= Boot folder =

Directory in Unix-like operating systems

In Unix-like operating systems, a boot folder is the directory which holds files used in booting the operating system, typically /boot. The usage is standardized within Linux in the Filesystem Hierarchy Standard.

==Contents==
The contents are mostly Linux kernel files or boot loader files, depending on the boot loader, most commonly (on Linux) LILO or GRUB.

===Linux===
- vmlinux – the Linux kernel
- initrd.img – a temporary file system, used prior to loading the kernel
- System.map – a symbol lookup table

===LILO===
LILO creates and uses the following files:
- map – a key file, which records where files needed by LILO during boot are stored. Following kernel upgrades, this file must be regenerated by running the "map installer", which is /sbin/lilo otherwise the system will not boot.
- boot.xxyy – these 512-byte files are backups of boot sectors, either the master boot record (MBR) or volume boot record (VBR), created when LILO overwrites a boot sector. xx and yy are the major and minor device numbers in hex; for example, the drive sda has numbers 8, 0, hence its MBR is backed up to boot.0800 while the partition sda3 has numbers 8,3, hence its VBR is backed up to boot.0803.

LILO may also use other files, such as message and also stores a non-boot configuration file in /etc/lilo.conf.

===GRUB===
GRUB stores its files in the subdirectory grub/ (i.e. /boot/grub/).
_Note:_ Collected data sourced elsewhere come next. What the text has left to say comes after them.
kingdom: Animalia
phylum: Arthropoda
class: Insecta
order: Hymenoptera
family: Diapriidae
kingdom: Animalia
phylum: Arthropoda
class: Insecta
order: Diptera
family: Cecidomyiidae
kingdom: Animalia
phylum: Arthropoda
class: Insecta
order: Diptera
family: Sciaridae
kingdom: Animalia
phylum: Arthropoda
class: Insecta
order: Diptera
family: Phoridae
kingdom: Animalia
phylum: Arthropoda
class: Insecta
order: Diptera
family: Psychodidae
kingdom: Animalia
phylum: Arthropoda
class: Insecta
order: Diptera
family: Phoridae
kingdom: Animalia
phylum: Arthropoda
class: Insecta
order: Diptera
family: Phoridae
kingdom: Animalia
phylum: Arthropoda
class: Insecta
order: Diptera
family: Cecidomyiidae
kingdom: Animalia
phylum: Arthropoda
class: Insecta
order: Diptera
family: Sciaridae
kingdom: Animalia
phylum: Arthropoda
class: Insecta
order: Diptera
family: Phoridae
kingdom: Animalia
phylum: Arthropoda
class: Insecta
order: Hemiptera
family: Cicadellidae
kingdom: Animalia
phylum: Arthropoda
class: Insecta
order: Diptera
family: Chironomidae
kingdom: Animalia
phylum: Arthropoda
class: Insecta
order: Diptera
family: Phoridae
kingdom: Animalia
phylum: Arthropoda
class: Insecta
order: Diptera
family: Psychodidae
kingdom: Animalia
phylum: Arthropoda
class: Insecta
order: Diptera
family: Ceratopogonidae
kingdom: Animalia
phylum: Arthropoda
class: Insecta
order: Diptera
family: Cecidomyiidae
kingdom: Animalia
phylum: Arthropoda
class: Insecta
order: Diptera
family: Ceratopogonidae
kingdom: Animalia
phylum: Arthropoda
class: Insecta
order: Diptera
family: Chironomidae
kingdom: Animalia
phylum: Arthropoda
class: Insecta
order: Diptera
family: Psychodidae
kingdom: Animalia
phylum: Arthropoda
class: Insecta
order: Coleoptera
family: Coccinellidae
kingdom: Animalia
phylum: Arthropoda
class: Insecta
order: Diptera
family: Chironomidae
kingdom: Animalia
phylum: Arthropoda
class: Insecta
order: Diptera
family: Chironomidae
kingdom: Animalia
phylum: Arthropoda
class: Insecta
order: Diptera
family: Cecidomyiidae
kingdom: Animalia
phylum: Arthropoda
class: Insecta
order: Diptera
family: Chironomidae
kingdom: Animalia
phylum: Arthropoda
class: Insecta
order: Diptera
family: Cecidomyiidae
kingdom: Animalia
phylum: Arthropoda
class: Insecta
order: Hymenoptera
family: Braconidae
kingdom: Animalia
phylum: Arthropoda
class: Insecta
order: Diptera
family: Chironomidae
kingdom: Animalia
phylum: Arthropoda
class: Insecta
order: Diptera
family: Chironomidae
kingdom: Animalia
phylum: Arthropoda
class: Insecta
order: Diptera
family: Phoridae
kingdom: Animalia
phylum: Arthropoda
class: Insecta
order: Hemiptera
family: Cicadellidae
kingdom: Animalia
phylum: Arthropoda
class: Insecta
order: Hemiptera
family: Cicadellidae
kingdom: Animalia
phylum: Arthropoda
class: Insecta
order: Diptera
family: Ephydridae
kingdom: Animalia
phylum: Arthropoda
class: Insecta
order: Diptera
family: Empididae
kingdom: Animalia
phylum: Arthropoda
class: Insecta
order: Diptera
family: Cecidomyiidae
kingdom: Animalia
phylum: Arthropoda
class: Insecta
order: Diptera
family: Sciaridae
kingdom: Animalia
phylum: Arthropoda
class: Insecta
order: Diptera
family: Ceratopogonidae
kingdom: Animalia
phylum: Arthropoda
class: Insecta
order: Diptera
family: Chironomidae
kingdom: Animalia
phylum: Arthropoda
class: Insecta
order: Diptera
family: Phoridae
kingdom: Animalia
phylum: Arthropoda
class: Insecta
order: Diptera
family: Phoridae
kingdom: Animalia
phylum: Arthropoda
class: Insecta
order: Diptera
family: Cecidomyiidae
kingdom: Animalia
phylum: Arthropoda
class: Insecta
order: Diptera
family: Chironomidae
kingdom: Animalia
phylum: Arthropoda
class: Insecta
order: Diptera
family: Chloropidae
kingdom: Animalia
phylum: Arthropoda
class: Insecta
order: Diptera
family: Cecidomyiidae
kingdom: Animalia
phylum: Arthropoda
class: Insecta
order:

These files are mostly modules (.mod), with configuration stored in grub.cfg.

==Location==
/boot/ is often simply a directory on the main (or only) hard drive partition. However, it may be a separate partition. A separate partition is generally only used when bootloaders are incapable of reading the main filesystem (e.g. LILO does not recognize XFS) or other problems not easily resolvable by users.

On UEFI systems, including most modern PCs, the EFI system partition is often mounted at /boot/, /efi/ or /boot/efi/.